:: Dataset excerpts
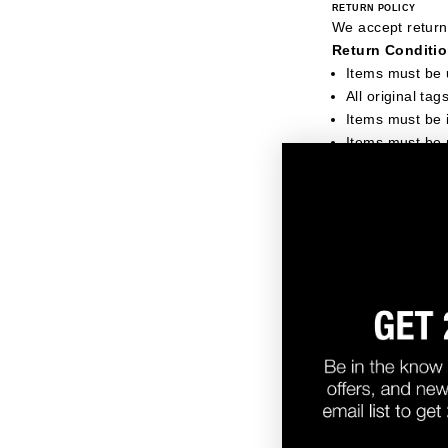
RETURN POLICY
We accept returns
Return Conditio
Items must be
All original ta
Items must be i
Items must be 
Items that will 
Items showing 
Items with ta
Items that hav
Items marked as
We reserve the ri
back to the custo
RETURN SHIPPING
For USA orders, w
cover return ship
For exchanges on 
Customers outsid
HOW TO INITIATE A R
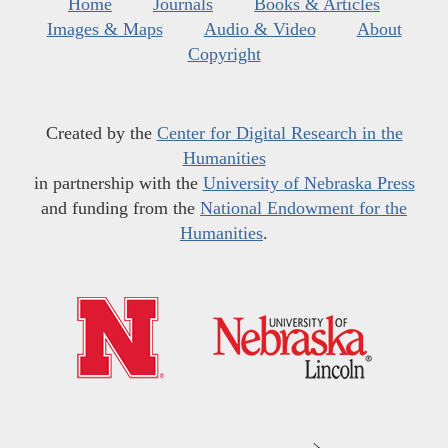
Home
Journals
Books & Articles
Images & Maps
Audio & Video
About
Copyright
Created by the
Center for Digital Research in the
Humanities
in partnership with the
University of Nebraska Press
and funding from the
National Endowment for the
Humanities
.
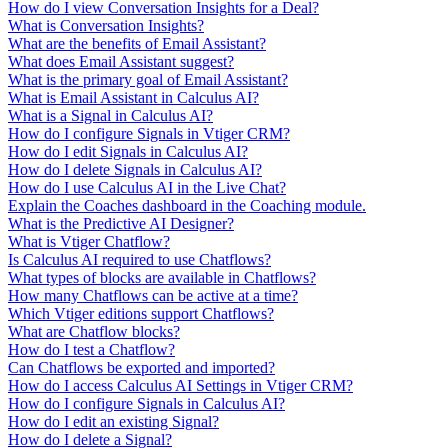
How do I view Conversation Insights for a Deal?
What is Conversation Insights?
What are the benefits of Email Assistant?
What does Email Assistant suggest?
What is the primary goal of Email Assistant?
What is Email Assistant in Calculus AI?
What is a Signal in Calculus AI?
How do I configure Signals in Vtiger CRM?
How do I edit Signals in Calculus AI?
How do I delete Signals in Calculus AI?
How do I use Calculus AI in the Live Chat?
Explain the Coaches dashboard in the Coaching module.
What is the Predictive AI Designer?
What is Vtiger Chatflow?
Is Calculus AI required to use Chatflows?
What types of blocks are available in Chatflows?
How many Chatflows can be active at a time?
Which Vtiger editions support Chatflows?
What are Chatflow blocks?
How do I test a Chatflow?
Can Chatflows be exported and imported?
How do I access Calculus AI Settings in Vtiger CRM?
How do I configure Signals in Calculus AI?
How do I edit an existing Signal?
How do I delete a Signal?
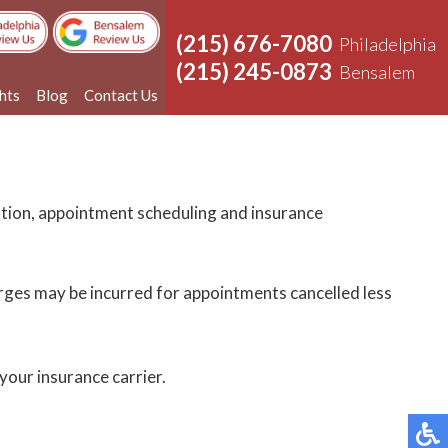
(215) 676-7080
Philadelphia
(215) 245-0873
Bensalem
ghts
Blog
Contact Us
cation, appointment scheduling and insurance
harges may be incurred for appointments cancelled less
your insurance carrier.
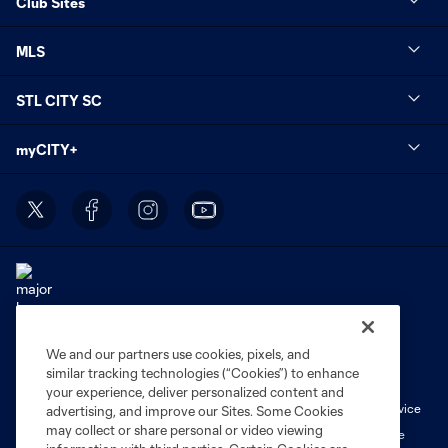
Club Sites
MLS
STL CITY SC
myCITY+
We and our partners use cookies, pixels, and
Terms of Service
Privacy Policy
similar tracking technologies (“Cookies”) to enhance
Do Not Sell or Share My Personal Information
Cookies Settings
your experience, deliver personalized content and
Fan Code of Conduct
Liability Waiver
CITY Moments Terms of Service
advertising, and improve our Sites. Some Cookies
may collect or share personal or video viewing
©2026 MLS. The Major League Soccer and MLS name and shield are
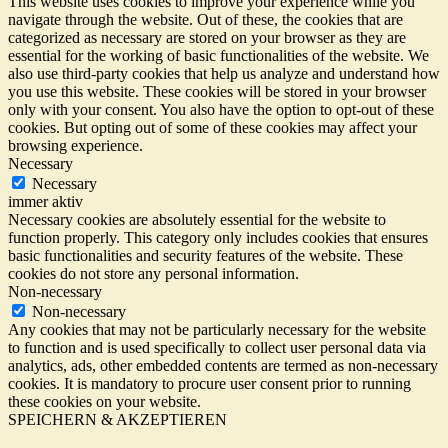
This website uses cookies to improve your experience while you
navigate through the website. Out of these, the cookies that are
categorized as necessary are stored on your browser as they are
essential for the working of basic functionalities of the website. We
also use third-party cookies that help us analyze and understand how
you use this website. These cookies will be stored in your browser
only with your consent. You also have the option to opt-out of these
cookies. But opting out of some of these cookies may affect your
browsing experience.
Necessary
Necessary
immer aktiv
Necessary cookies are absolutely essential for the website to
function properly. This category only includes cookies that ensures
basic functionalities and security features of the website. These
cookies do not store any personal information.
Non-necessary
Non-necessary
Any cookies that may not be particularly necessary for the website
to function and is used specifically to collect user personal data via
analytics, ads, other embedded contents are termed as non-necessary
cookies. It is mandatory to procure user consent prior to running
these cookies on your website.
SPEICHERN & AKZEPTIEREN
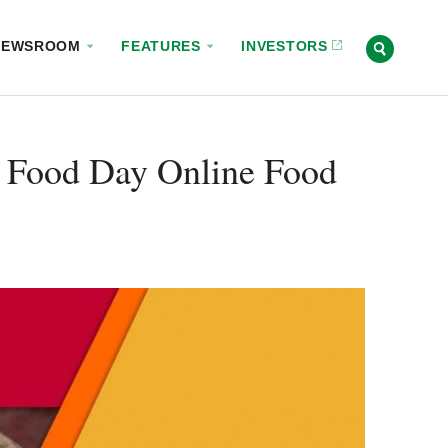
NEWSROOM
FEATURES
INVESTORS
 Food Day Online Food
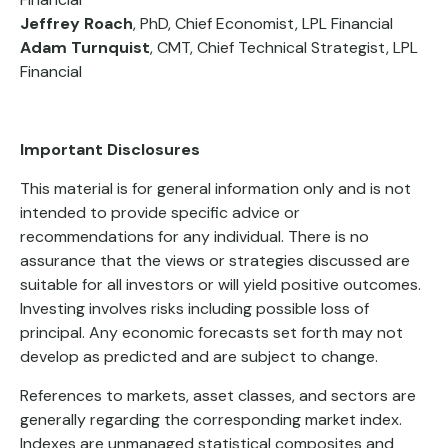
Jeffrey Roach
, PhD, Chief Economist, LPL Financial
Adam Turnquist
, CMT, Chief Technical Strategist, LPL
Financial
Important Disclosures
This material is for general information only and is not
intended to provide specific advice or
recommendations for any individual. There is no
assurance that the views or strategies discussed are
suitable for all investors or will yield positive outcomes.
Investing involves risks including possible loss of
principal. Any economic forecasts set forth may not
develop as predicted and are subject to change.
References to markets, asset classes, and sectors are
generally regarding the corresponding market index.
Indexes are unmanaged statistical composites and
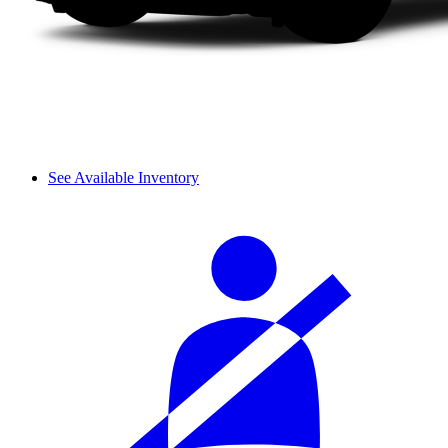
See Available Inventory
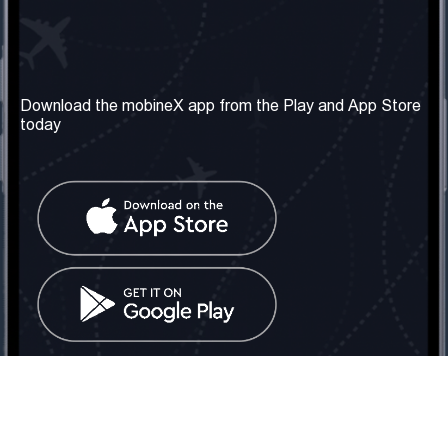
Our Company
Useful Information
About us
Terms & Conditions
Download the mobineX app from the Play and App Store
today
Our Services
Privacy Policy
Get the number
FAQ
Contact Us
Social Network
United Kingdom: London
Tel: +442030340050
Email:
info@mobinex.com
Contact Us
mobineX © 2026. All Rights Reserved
::::
List every line in the listing above that contains the word "basic".

essential for the working of basic functionalities of the website. We
basic functionalities and security features of the website. These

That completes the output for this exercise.